P128 The role of small bowel capsule endoscopy as a diagnostic tool in isolated complex perianal disease
Avni Biron, I.(1)*; Ollech, J.E.(1);Toth , E.(2);Nemet, A.(2); Wurm Johansson, G.(2);Schweinstein, H.(1); Kopylov , U.(3);Margalit Yehuda , R.(3);Dotan, I.(1);Yanai, H.(1);
(1)Rabin medical center, Division of gastroenterology, Petah Tikva, Israel;(2)Skåne University Hospital- Lund University, Department of Gastroenterology, Malmo, Sweden;(3)Sheba medical center, Institute of Gastroenterology, Tel Hashomer, Israel;
Isolated complicated perianal disease (cPD) might be the sole representation of Crohn’s disease (CD). We aimed to evaluate the impact of small bowel capsule endoscopy (SBCE) as a diagnostic tool for CD in this population.
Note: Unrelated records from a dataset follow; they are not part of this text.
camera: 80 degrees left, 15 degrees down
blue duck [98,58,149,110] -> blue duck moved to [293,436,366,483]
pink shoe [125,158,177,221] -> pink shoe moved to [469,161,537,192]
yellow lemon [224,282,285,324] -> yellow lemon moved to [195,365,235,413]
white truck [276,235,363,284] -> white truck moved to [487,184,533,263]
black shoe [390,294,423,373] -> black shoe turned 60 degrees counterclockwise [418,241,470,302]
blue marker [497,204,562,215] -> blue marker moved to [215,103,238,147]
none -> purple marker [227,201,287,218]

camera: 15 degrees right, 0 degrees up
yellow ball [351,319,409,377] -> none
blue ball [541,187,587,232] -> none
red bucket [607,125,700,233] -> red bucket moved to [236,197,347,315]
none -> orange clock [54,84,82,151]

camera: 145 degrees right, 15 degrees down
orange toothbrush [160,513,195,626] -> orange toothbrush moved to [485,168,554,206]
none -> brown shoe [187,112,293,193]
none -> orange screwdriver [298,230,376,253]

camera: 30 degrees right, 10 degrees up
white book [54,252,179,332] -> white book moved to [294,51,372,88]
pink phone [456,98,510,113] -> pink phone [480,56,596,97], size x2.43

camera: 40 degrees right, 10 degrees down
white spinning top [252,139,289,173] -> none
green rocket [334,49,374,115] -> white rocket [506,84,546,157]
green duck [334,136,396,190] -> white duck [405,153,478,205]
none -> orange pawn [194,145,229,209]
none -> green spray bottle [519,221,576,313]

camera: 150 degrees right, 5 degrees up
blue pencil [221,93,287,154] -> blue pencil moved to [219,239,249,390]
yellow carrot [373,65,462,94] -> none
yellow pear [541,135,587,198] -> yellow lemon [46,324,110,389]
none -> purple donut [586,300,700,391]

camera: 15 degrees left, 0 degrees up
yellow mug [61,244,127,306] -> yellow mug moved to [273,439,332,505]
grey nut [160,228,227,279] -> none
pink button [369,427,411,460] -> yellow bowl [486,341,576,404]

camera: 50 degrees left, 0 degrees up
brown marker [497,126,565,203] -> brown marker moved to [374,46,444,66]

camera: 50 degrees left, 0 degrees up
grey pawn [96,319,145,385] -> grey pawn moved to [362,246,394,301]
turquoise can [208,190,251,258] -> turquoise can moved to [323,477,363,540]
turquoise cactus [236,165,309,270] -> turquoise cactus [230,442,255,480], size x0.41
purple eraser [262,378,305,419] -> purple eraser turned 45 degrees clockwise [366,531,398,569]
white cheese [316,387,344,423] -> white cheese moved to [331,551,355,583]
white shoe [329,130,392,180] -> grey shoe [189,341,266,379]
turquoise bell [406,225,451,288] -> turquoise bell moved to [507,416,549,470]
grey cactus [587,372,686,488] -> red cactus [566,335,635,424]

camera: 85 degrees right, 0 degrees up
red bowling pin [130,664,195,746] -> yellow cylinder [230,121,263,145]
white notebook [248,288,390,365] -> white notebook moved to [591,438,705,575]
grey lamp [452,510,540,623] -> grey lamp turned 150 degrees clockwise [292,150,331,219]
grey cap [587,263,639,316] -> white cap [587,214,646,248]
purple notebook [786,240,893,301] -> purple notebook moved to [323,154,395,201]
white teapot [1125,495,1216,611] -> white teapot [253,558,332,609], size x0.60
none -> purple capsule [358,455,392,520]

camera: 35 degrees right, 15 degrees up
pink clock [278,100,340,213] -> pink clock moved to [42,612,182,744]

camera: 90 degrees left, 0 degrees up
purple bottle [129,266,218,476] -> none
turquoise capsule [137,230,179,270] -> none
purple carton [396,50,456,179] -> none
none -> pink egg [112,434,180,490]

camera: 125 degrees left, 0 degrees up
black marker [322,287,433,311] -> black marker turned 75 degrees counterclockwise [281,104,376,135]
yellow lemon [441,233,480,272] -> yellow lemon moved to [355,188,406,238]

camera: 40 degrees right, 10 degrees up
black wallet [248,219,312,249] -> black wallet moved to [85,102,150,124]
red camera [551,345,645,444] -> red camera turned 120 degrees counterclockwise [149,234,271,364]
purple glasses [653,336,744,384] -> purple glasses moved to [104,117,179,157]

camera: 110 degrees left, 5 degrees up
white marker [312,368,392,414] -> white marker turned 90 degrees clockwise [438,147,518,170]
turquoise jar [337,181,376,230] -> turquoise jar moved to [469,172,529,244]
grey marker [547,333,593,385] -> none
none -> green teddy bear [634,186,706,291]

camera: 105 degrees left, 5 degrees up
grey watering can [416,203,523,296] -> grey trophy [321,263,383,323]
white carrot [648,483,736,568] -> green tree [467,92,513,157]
A multicenter, retrospective cohort study from three tertiary centers. Patients with cPD who had a negative workup for CD (Ileocolonoscopy and cross-sectional imaging) and underwent evaluation with SBCE were included. Demographics, biomarkers, and the Lewis inflammatory score (LS) were recorded and analyzed. A LS≥135 was considered a positive SBCE.
Ninety-one patients were included: 65 males (71.4%), mean age 40 (14) years, median duration of cPD 25.13 months (12.53-66.1). SBCE was positive in 24 patients (26.37%). Median LS was 675 (222-1518). Fecal calprotectin (FC) positively correlated with LS (r=0.81; p<0.0001): patients with a positive vs. negative SBCE had a significantly higher mean FC level (255  vs 97, p=0.02), Figure 1. Correspondingly, a FC level ≥ 300 mg/kg had a specificity of 90% for a positive SBCE, while a cutoff of FC level <100 mg/kg or <50 mg/kg had a sensitivity of only 40% or 50% to rule out small bowel CD, respectively.
SBCE was positive in over a quarter of patients with cPD and a negative workup for CD. FC levels correlated with the degree of inflammation defined by the LS. However, the sensitivity of low FC to rule out CD was low. These results suggest that SBCE is an essential diagnostic tool for patients with cPD even after negative workup.